Method 4: Manual call
code example
@Controller
public class TestController {
@RequestMapping("/test")
public void test() throws InterruptedException {
HttpServletRequest request = ((ServletRequestAttributes) (RequestContextHolder.currentRequestAttributes())).getRequest();
// 模拟程序执行了一段时间
Thread.sleep(1000);
}
}thread safety
Test Results: Thread Safety
Analysis: This method is similar to method 2 (automatic injection), except that method 2 is implemented by automatic injection, and this method is implemented by manual method invocation. Therefore this method is also thread safe.
Advantages and disadvantages
Advantages: can be obtained directly in non-Bean. Disadvantage: The code is very cumbersome if used in many places; therefore can be used in conjunction with other methods.
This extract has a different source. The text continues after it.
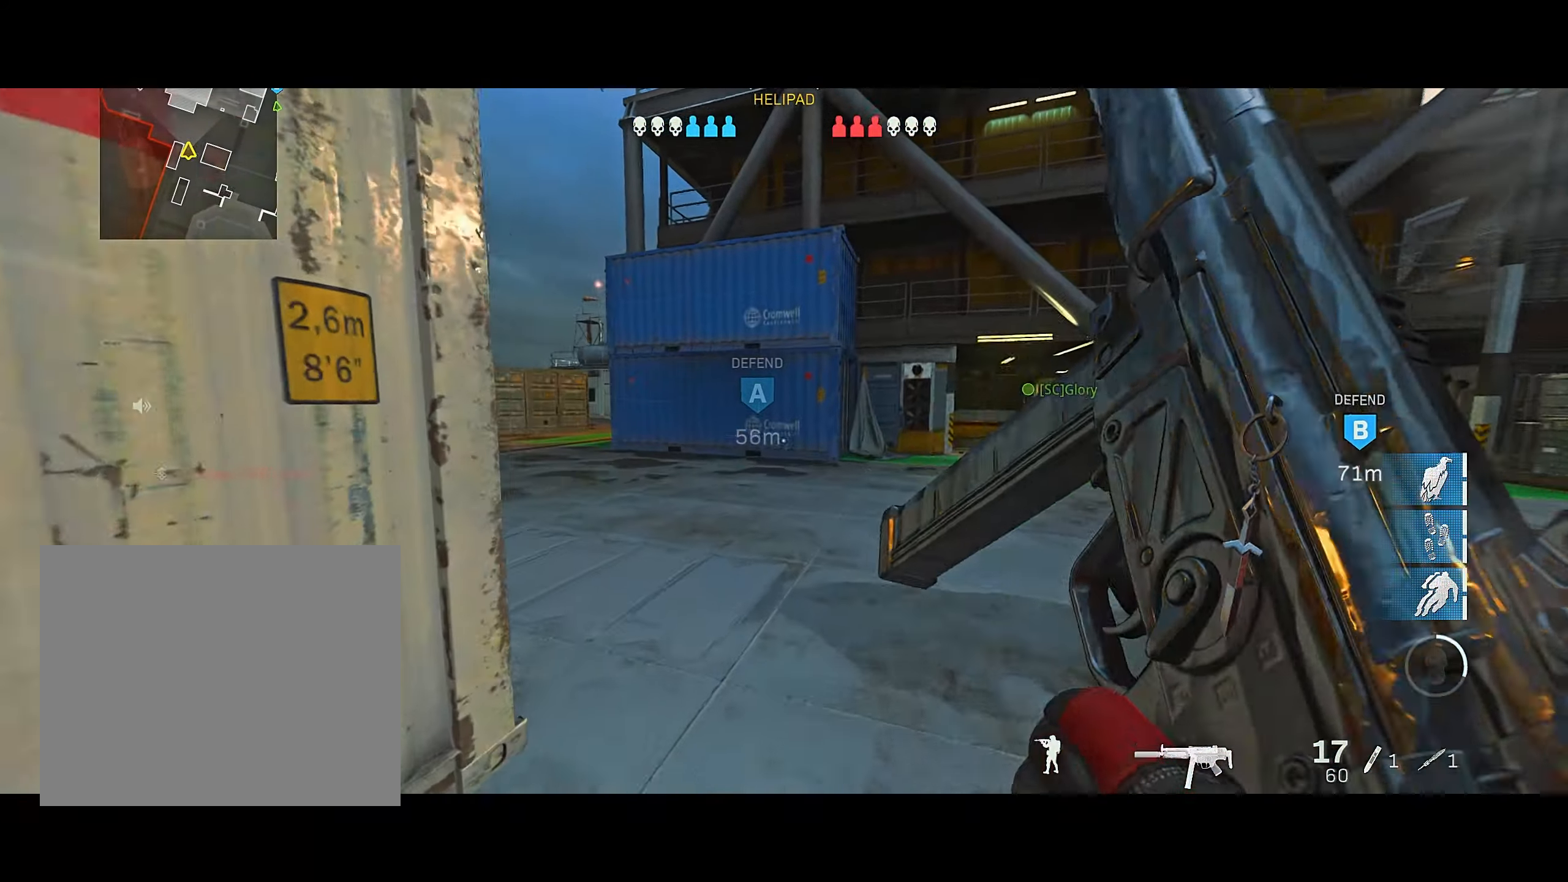
{"buttons": ["TRIANGLE"], "left_stick": "up", "right_stick": "center", "button_events": [[67, "CIRCLE", "up"], [150, "CIRCLE", "down"], [234, "CIRCLE", "up"], [234, "CROSS", "down"], [350, "CROSS", "up"], [350, "TRIANGLE", "down"], [400, "TRIANGLE", "up"], [467, "TRIANGLE", "down"]]}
Method 5: @ModelAttribute method
code example
The following method and its variants (variant: subclassing request and bindRequest) are commonly seen online:
@Controller
public class TestController {
private HttpServletRequest request;
@ModelAttribute
public void bindRequest(HttpServletRequest request) {
this.request = request;
}
@RequestMapping("/test")
public void test() throws InterruptedException {
// 模拟程序执行了一段时间
Thread.sleep(1000);
}
}thread safety
Test result: thread unsafe
Analysis: When the @ModelAttribute annotation is used to decorate a method in the Controller, its function is that the method will be executed before each @RequestMapping method in the Controller is executed. So in this example, the role of bindRequest() is to assign a value to the request object before test() is executed. Although the parameter request in bindRequest() is thread-safe, because TestController is a singleton, request, as a domain of TestController, cannot guarantee thread-safety.
Summarize
In summary, adding parameters to the Controller (method 1), automatic injection (method 2 and method 3), and manual invocation (method 4) are all thread-safe and can be used to obtain the request object. If the request object in the system is used less, either method can be used; if it is used more, it is recommended to use automatic injection (method 2 and method 3) to reduce code redundancy. If you need to use the request object in a non-bean, you can either pass it in through parameters when the upper layer is called, or you can get it directly in the method by calling it manually (method 4).